▶ [PASSAGE SHOWN]:
Running calculations on cluster.svg

On your desktop computer, you start your calculations and they start immediately, run until they are finished, then your desktop does mostly nothing, until you start another calculation. A compute cluster has several hundred, maybe a thousand computers (compute nodes), all of them are busy most of the time and many people want to run a great number of calculations. So running your job has to include some extra steps:

  1. prepare a script (usually a shell script), with all the commands that are necessary to run your calculation from start to finish. In addition to the commands necessary to run the calculation, this batch script has a header section, in which you specify details like required compute cores, estimated runtime, memory requirements, disk space needed, etc.
  2. Submit the script into a queue, where your job (calculation)
  3. Job is queued and waits in row with other compute jobs until the resources you requested in the header become available.

▶ [EXTRACTED INFORMATION]:
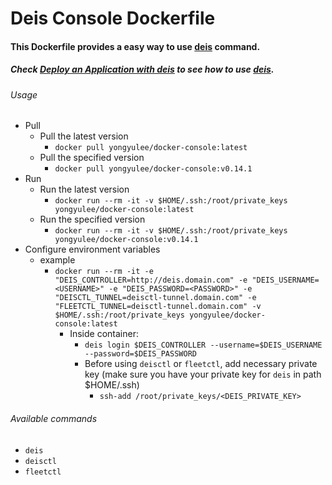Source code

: Deis Console Dockerfile
=======================

#### This Dockerfile provides a easy way to use [deis](http://deis.io) command.

##### Check [Deploy an Application with deis](http://docs.deis.io/en/latest/using_deis/deploy-application/) to see how to use [deis](http://deis.io).

###### Usage
* Pull
	* Pull the latest version
		* `docker pull yongyulee/docker-console:latest`
	* Pull the specified version
		* `docker pull yongyulee/docker-console:v0.14.1`
* Run
	* Run the latest version
		* `docker run --rm -it -v $HOME/.ssh:/root/private_keys yongyulee/docker-console:latest`
	* Run the specified version
		* `docker run --rm -it -v $HOME/.ssh:/root/private_keys yongyulee/docker-console:v0.14.1`
* Configure environment variables
	* example
		* `docker run --rm -it -e "DEIS_CONTROLLER=http://deis.domain.com" -e "DEIS_USERNAME=<USERNAME>" -e "DEIS_PASSWORD=<PASSWORD>" -e "DEISCTL_TUNNEL=deisctl-tunnel.domain.com" -e "FLEETCTL_TUNNEL=deisctl-tunnel.domain.com" -v $HOME/.ssh:/root/private_keys yongyulee/docker-console:latest`
			* Inside container:
				* `deis login $DEIS_CONTROLLER --username=$DEIS_USERNAME --password=$DEIS_PASSWORD`
                * Before using `deisctl` or `fleetctl`, add necessary private key (make sure you have your private key for `deis` in path $HOME/.ssh)
                	* `ssh-add /root/private_keys/<DEIS_PRIVATE_KEY>`

###### Available commands
* `deis`
* `deisctl`
* `fleetctl`
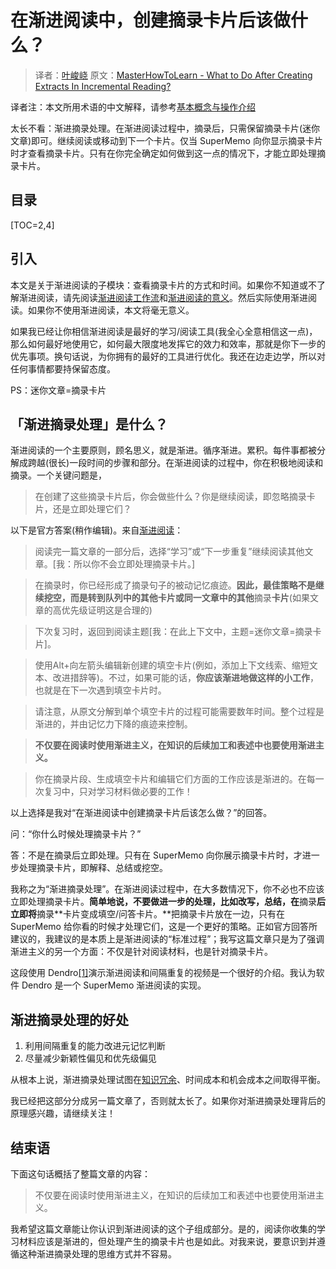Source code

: # 在渐进阅读中，创建摘录卡片后该做什么？

> 译者：[叶峻峣](https://www.zhihu.com/people/L.M.Sherlock)
> 原文：[MasterHowToLearn - What to Do After Creating Extracts In Incremental Reading?](https://www.masterhowtolearn.com/2019-07-11-what-to-do-after-creating-extracts-in-incremental-reading/)

译者注：本文所用术语的中文解释，请参考[基本概念与操作介绍](./2450594)

太长不看：渐进摘录处理。在渐进阅读过程中，摘录后，只需保留摘录卡片(迷你文章)即可。继续阅读或移动到下一个卡片。仅当 SuperMemo 向你显示摘录卡片时才查看摘录卡片。只有在你完全确定如何做到这一点的情况下，才能立即处理摘录卡片。

## 目录

[TOC=2,4]

## 引入

本文是关于渐进阅读的子模块：查看摘录卡片的方式和时间。如果你不知道或不了解渐进阅读，请先阅读[渐进阅读工作流](./2450597)和[渐进阅读的意义](./2450558)。然后实际使用渐进阅读。如果你不使用渐进阅读，本文将毫无意义。

如果我已经让你相信渐进阅读是最好的学习/阅读工具(我全心全意相信这一点)，那么如何最好地使用它，如何最大限度地发挥它的效力和效率，那就是你下一步的优先事项。换句话说，为你拥有的最好的工具进行优化。我还在边走边学，所以对任何事情都要持保留态度。

PS：迷你文章=摘录卡片

## 「渐进**摘录**处理」是什么？

渐进阅读的一个主要原则，顾名思义，就是渐进。循序渐进。累积。每件事都被分解成跨越(很长)一段时间的步骤和部分。在渐进阅读的过程中，你在积极地阅读和摘录。一个关键问题是，

> 在创建了这些摘录卡片后，你会做些什么？你是继续阅读，即忽略摘录卡片，还是立即处理它们？

以下是官方答案(稍作编辑)。来自[渐进阅读](https://www.yuque.com/supermemo/wiki/incremental_reading)：

> 阅读完一篇文章的一部分后，选择“学习”或“下一步重复”继续阅读其他文章。\[我：所以你不会立即处理摘录卡片。\]  

> 在摘录时，你已经形成了摘录句子的被动记忆痕迹。**因此，最佳策略不是继续挖空，而是转到队列中的其他卡片或同一文章中的其他**摘录**卡片**(如果文章的高优先级证明这是合理的)  

> 下次复习时，返回到阅读主题\[我：在此上下文中，主题=迷你文章=摘录卡片\]。  

> 使用Alt+向左箭头编辑新创建的填空卡片(例如，添加上下文线索、缩短文本、改进措辞等)。不过，如果可能的话，**你应该渐进地做这样的小工作**，也就是在下一次遇到填空卡片时。  

> 请注意，从原文分解到单个填空卡片的过程可能需要数年时间。整个过程是渐进的，并由记忆力下降的痕迹来控制。  

> **不仅要在阅读时使用渐进主义，在知识的后续加工和表述中也要使用渐进主义。**  

> 你在摘录片段、生成填空卡片和编辑它们方面的工作应该是渐进的。在每一次复习中，只对学习材料做必要的工作！

以上选择是我对“在渐进阅读中创建摘录卡片后该怎么做？”的回答。

问：“你什么时候处理摘录卡片？”

答：不是在摘录后立即处理。只有在 SuperMemo 向你展示摘录卡片时，才进一步处理摘录卡片，即解释、总结或挖空。

我称之为“渐进摘录处理”。在渐进阅读过程中，在大多数情况下，你不必也不应该立即处理摘录卡片。**简单地说，不要做进一步的处理，比如改写，总结，在**摘录**后立即将**摘录**卡片变成填空/问答卡片。**把摘录卡片放在一边，只有在 SuperMemo 给你看的时候才处理它们，这是一个更好的策略。正如官方回答所建议的，我建议的是本质上是渐进阅读的“标准过程”；我写这篇文章只是为了强调渐进主义的另一个方面：不仅是针对阅读材料，也是针对摘录卡片。


这段使用 Dendro[\[1\]](https://zhuanlan.zhihu.com/p/352611888#ref_1)演示渐进阅读和间隔重复的视频是一个很好的介绍。我认为软件 Dendro 是一个 SuperMemo 渐进阅读的实现。

## 渐进**摘录**处理的好处

1.  利用间隔重复的能力改进元记忆判断
2.  尽量减少新颖性偏见和优先级偏见

从根本上说，渐进摘录处理试图在[知识冗余](https://zhuanlan.zhihu.com/p/283017134)、时间成本和机会成本之间取得平衡。

我已经把这部分分成另一篇文章了，否则就太长了。如果你对渐进摘录处理背后的原理感兴趣，请继续关注！

## 结束语

下面这句话概括了整篇文章的内容：

> 不仅要在阅读时使用渐进主义，在知识的后续加工和表述中也要使用渐进主义。

我希望这篇文章能让你认识到渐进阅读的这个子组成部分。是的，阅读你收集的学习材料应该是渐进的，但处理产生的摘录卡片也是如此。对我来说，要意识到并遵循这种渐进摘录处理的思维方式并不容易。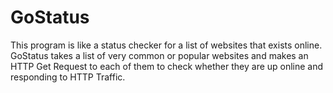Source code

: # GoStatus
This program is like a status checker for a list of websites that exists online. GoStatus takes a list of very common or popular websites and makes an HTTP Get Request to each of them to check whether they are up online and responding to HTTP Traffic.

▶ [TASK REQUIREMENTS]: Continue the passage on running calculations on a compute cluster, starting right after its last sentence.

▶ [WRITTEN ANSWER]:
  4. Execution: Once your job reaches the front of the queue, your script is executed on a compute node. Your calculation runs on that node until it is finished or reaches the specified time limit.
  5. Save results: At the end of your script, include commands to save the calculation results back to your home directory.

There are two types of batch systems currently used on bwHPC clusters, called "Moab" (legacy installs) and "Slurm".

Link to Batch System per Cluster

Because of differences in configuration (partly due to different available hardware), each cluster has their own batch system documention:

Attention.svg

Scientific software installed on the bwHPC Clusters often comes with simple example jobs (job script and input files). See Software Modules on how to load examples.

How to Use Computing Ressources Efficiently

When you are running your calculations, you will have to decide on how many compute-cores your calculation will be simultaneously calculated. For this, your computational problem will have to be divided into pieces, which always causes some overhead.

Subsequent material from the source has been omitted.